_Exercise description_
Edit the listing below by replacing "Wii" with "Wii U" everywhere it occurs and leaving everything else unchanged. Omit the pictures from your version.

_Supplied data_

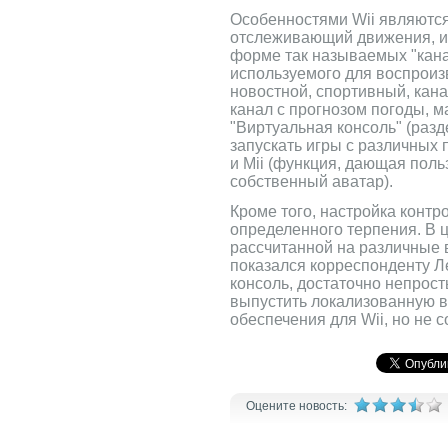
Особенностями Wii являютс
отслеживающий движения, и
форме так называемых "канал
используемого для воспроиз
новостной, спортивный, кан
канал с прогнозом погоды, м
"Виртуальная консоль" (разд
запускать игры с различных
и Mii (функция, дающая пол
собственный аватар).
Кроме того, настройка контр
определенного терпения. В 
рассчитанной на различные 
показался корреспонденту Л
консоль, достаточно непрос
выпустить локализованную 
обеспечения для Wii, но не с
Оцените новость:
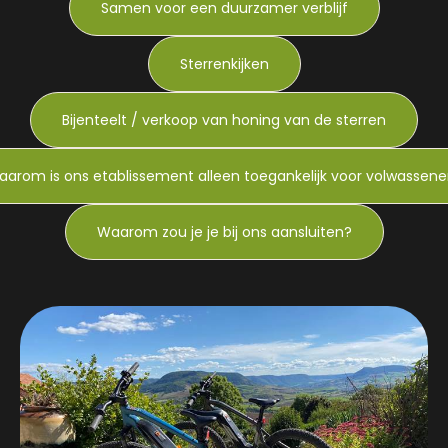
Samen voor een duurzamer verblijf
Sterrenkijken
Bijenteelt / verkoop van honing van de sterren
arom is ons etablissement alleen toegankelijk voor volwassen
Waarom zou je je bij ons aansluiten?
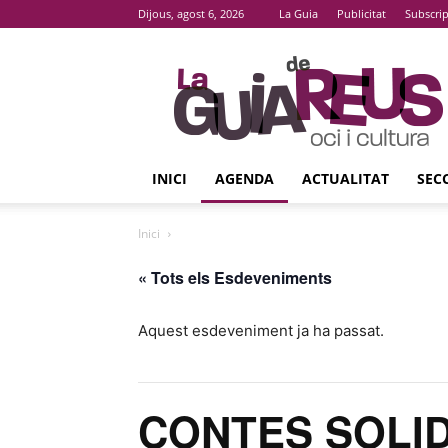
Dijous, agost 6, 2026
La Guia
Publicitat
Subscri
La
Guia
De
Reus
INICI
AGENDA
ACTUALITAT
SEC
Inici
« Tots els Esdeveniments
Aquest esdeveniment ja ha passat.
CONTES SOLI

_Exercise solution_
Особенностями Wii U являютс
отслеживающий движения, и
форме так называемых "канал
используемого для воспроиз
новостной, спортивный, кан
канал с прогнозом погоды, м
"Виртуальная консоль" (разд
запускать игры с различных
и Mii (функция, дающая пол
собственный аватар).
Кроме того, настройка контр
определенного терпения. В 
рассчитанной на различные 
показался корреспонденту Л
консоль, достаточно непрос
выпустить локализованную 
обеспечения для Wii U, но не с
Оцените новость:
Samen voor een duurzamer verblijf
Sterrenkijken
Bijenteelt / verkoop van honing van de sterren
arom is ons etablissement alleen toegankelijk voor volwassen
Waarom zou je je bij ons aansluiten?
Dijous, agost 6, 2026
La Guia
Publicitat
Subscri
La
Guia
De
Reus
INICI
AGENDA
ACTUALITAT
SEC
Inici
« Tots els Esdeveniments
Aquest esdeveniment ja ha passat.
CONTES SOLI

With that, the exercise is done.